RECORDS FOR THIS TASK:
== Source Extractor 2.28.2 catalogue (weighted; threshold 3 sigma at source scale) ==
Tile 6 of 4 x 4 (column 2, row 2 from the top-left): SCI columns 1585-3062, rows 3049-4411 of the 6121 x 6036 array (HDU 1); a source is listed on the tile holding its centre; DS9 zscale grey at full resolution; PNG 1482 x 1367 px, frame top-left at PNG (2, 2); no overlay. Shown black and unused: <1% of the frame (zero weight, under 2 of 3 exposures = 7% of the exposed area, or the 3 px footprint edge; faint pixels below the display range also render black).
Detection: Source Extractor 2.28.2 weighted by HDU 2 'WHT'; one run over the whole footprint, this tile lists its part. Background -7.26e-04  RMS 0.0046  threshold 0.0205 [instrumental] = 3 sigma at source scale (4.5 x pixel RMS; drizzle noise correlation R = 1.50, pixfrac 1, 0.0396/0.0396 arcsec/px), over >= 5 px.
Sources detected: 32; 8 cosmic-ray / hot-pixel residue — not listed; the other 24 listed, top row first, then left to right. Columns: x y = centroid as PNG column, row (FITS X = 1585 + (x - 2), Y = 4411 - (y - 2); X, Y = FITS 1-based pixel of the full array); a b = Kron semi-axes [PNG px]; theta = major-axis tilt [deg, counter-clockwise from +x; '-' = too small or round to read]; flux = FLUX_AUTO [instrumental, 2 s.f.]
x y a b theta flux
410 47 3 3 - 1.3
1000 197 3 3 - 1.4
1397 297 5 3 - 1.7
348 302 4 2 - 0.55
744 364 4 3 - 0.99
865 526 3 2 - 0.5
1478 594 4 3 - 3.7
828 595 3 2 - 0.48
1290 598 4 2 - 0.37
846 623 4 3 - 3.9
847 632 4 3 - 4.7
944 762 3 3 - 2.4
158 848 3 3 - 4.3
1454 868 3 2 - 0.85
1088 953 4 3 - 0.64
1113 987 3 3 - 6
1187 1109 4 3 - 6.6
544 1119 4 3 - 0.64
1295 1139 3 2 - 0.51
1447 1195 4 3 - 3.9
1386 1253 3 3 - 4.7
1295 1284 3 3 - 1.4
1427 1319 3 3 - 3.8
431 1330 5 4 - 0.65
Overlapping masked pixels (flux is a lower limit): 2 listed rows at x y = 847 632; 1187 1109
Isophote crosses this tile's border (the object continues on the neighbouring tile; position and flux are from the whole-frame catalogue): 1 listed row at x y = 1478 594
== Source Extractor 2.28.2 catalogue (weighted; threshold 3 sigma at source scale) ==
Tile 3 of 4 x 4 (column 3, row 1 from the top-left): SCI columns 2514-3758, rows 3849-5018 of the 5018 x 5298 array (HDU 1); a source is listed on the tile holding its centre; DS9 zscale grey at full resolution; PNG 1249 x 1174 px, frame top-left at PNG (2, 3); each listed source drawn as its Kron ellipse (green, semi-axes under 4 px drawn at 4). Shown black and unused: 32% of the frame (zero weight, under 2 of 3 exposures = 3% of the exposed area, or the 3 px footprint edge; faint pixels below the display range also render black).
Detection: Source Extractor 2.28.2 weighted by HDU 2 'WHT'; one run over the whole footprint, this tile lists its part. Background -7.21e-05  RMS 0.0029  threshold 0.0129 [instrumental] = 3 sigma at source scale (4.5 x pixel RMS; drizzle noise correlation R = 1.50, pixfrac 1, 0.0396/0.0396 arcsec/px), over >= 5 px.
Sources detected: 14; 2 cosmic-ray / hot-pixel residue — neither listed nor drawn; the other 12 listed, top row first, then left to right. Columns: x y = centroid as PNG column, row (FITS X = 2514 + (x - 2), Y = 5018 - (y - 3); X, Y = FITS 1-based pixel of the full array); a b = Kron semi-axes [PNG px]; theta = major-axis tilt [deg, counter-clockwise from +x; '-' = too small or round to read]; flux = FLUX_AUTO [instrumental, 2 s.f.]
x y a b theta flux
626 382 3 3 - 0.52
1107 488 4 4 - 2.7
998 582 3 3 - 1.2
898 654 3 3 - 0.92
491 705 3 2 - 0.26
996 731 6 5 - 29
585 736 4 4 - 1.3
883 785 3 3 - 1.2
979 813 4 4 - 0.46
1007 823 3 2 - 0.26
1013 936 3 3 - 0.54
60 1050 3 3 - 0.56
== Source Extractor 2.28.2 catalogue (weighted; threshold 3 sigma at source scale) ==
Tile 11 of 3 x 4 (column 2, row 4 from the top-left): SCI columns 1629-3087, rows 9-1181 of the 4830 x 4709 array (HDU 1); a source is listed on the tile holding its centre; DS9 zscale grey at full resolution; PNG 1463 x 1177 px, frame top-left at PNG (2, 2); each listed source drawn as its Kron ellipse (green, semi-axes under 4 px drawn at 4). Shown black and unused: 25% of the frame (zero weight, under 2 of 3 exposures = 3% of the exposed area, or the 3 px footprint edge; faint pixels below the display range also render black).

AIM:
Copy out every line in the items above that contains the string "pixfrac", treating uppercase and lowercase as different.

FULL RESPONSE:
Detection: Source Extractor 2.28.2 weighted by HDU 2 'WHT'; one run over the whole footprint, this tile lists its part. Background -7.26e-04  RMS 0.0046  threshold 0.0205 [instrumental] = 3 sigma at source scale (4.5 x pixel RMS; drizzle noise correlation R = 1.50, pixfrac 1, 0.0396/0.0396 arcsec/px), over >= 5 px.
Detection: Source Extractor 2.28.2 weighted by HDU 2 'WHT'; one run over the whole footprint, this tile lists its part. Background -7.21e-05  RMS 0.0029  threshold 0.0129 [instrumental] = 3 sigma at source scale (4.5 x pixel RMS; drizzle noise correlation R = 1.50, pixfrac 1, 0.0396/0.0396 arcsec/px), over >= 5 px.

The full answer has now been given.